Including empty regulator nodes in axp209.dtsi is a BAD idea
Hans de Goede
hdegoede at redhat.com
Tue Jan 13 01:39:01 PST 2015
Hi ChenYu, Maxime,
During the review of a few dts files for new boards Maxime asked me to use
axp209.dtsi to avoid the standard axp209 "boilerplate" present in most
boards using the axp209 pmic.
But axp209.dtsi includes empty regulator nodes, e.g. :
reg_dcdc3: dcdc3 {
regulator-name = "dcdc3";
};
This is a BAD idea, the presence of these empty nodes causes the
axp20x-regulator driver to actually register regulators for them,
and then on late_init the regulator subsys turns them off, since
they have absolutely no constraints set (nor users registered)
and the regulator subsys assumes that when devicetree is used their
is always a compete set of constraints and that thus turning them
off is safe.
So when I switched to using axp209.dtsi for the bananapro.dts,
and booted the bananapro this is the last message I got from the
kernel while booting:
[ 2.314014] dcdc3: disabling
And away went our DRAM power-supply, oops.

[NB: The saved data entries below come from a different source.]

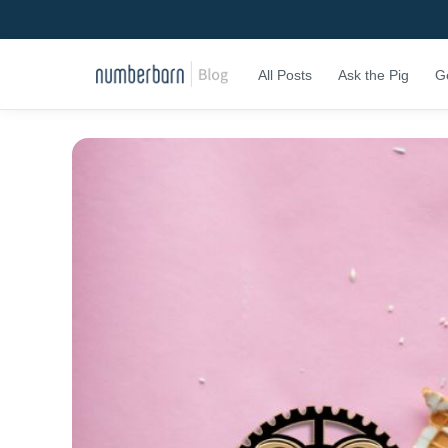
All Posts
Ask the Pig
G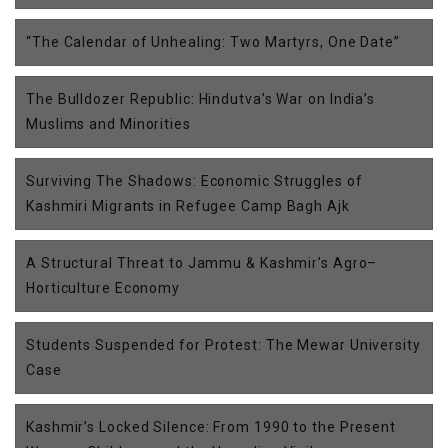
“The Calendar of Unhealing: Two Martyrs, One Date”
The Bulldozer Republic: Hindutva’s War on India’s
Muslims and Minorities
Surviving The Shadows: Economic Struggles of
Kashmiri Migrants in Refugee Camp Bagh Ajk
A Structural Threat to Jammu & Kashmir’s Agro–
Horticulture Economy
Students Suspended for Protest: The Mewar University
Case
Kashmir’s Locked Silence: From 1990 to the Present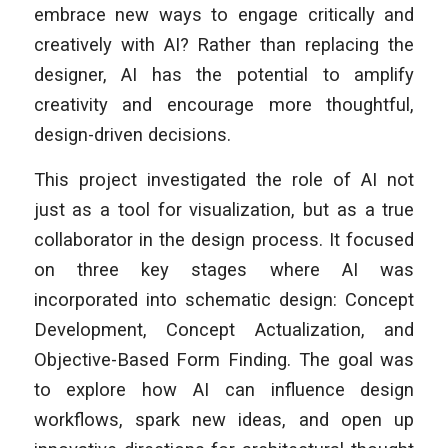
embrace new ways to engage critically and
creatively with AI? Rather than replacing the
designer, AI has the potential to amplify
creativity and encourage more thoughtful,
design-driven decisions.
This project investigated the role of AI not
just as a tool for visualization, but as a true
collaborator in the design process. It focused
on three key stages where AI was
incorporated into schematic design: Concept
Development, Concept Actualization, and
Objective-Based Form Finding. The goal was
to explore how AI can influence design
workflows, spark new ideas, and open up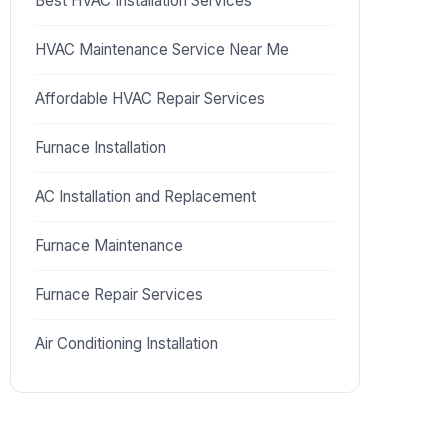
Best HVAC Installation Services
HVAC Maintenance Service Near Me
Affordable HVAC Repair Services
Furnace Installation
AC Installation and Replacement
Furnace Maintenance
Furnace Repair Services
Air Conditioning Installation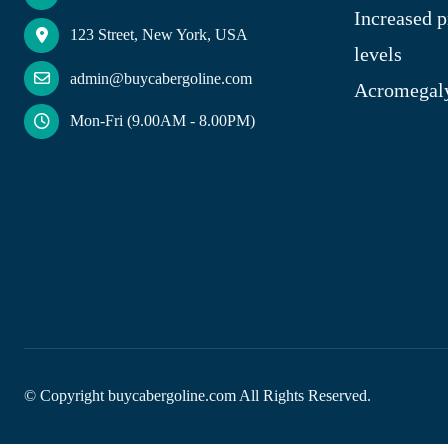
Increased p
123 Street, New York, USA
levels
admin@buycabergoline.com
Acromegal
Mon-Fri (9.00AM - 8.00PM)
© Copyright
buycabergoline.com All Rights Reserved.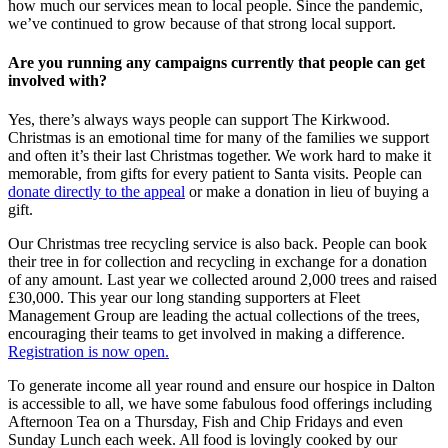
how much our services mean to local people. Since the pandemic,
we’ve continued to grow because of that strong local support.
Are you running any campaigns currently that people can get
involved with?
Yes, there’s always ways people can support The Kirkwood.
Christmas is an emotional time for many of the families we support
and often it’s their last Christmas together. We work hard to make it
memorable, from gifts for every patient to Santa visits. People can
donate directly to the appeal
or make a donation in lieu of buying a
gift.
Our Christmas tree recycling service is also back. People can book
their tree in for collection and recycling in exchange for a donation
of any amount. Last year we collected around 2,000 trees and raised
£30,000. This year our long standing supporters at Fleet
Management Group are leading the actual collections of the trees,
encouraging their teams to get involved in making a difference.
Registration is now open.
To generate income all year round and ensure our hospice in Dalton
is accessible to all, we have some fabulous food offerings including
Afternoon Tea on a Thursday, Fish and Chip Fridays and even
Sunday Lunch each week. All food is lovingly cooked by our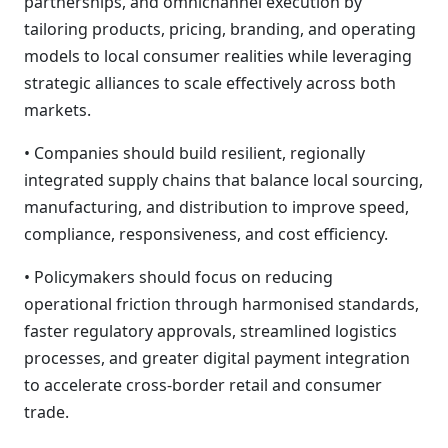
partnerships, and omnichannel execution by
tailoring products, pricing, branding, and operating
models to local consumer realities while leveraging
strategic alliances to scale effectively across both
markets.
• Companies should build resilient, regionally
integrated supply chains that balance local sourcing,
manufacturing, and distribution to improve speed,
compliance, responsiveness, and cost efficiency.
• Policymakers should focus on reducing
operational friction through harmonised standards,
faster regulatory approvals, streamlined logistics
processes, and greater digital payment integration
to accelerate cross-border retail and consumer
trade.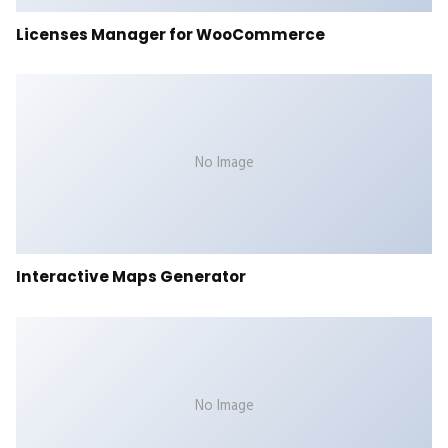
Licenses Manager for WooCommerce
No Image
Interactive Maps Generator
No Image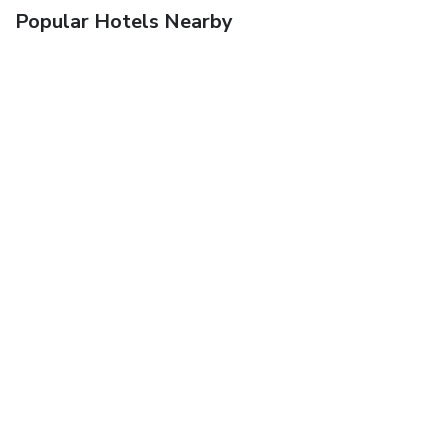
Popular Hotels Nearby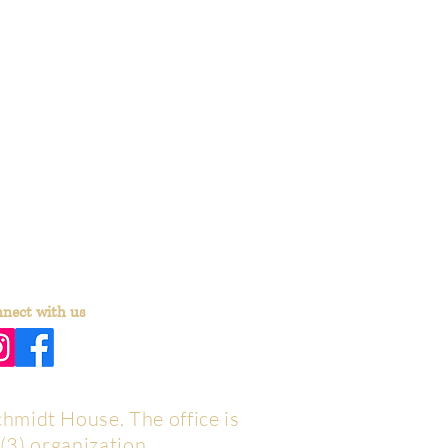
nect with us
chmidt House. The office is
(3) organization.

So for dcdc2 (CPU) and dcdc3 (DRAM), the boilerplate
should contain reasonable constraints (eg the operating range
from the datasheet) and an always-on property.
The ldo-s are trickier, since we simply do not know how those
are used, I think ldo2 is used for Avcc on most boards, so it
too should be always on, since almost any board will have some
analog parts on it (be it the ir receiver, lradc, rtp, lvds, vga,
or analog audio in/out). Assuming that we're willing to assume
that ldo2 is used this way, we should give it matching constraints
and always mark it always-on.
As for ldo3 - 5 I've no idea when / for what these are used, but
if we do not know it is better to just leave them be then to turn
them off IMHO, so we should remove the nodes for these from axp209.dtsi
Anyways sorting this all out is going to take some time, so I'm
not going to use axp209.dtsi in dts files for new boards for now.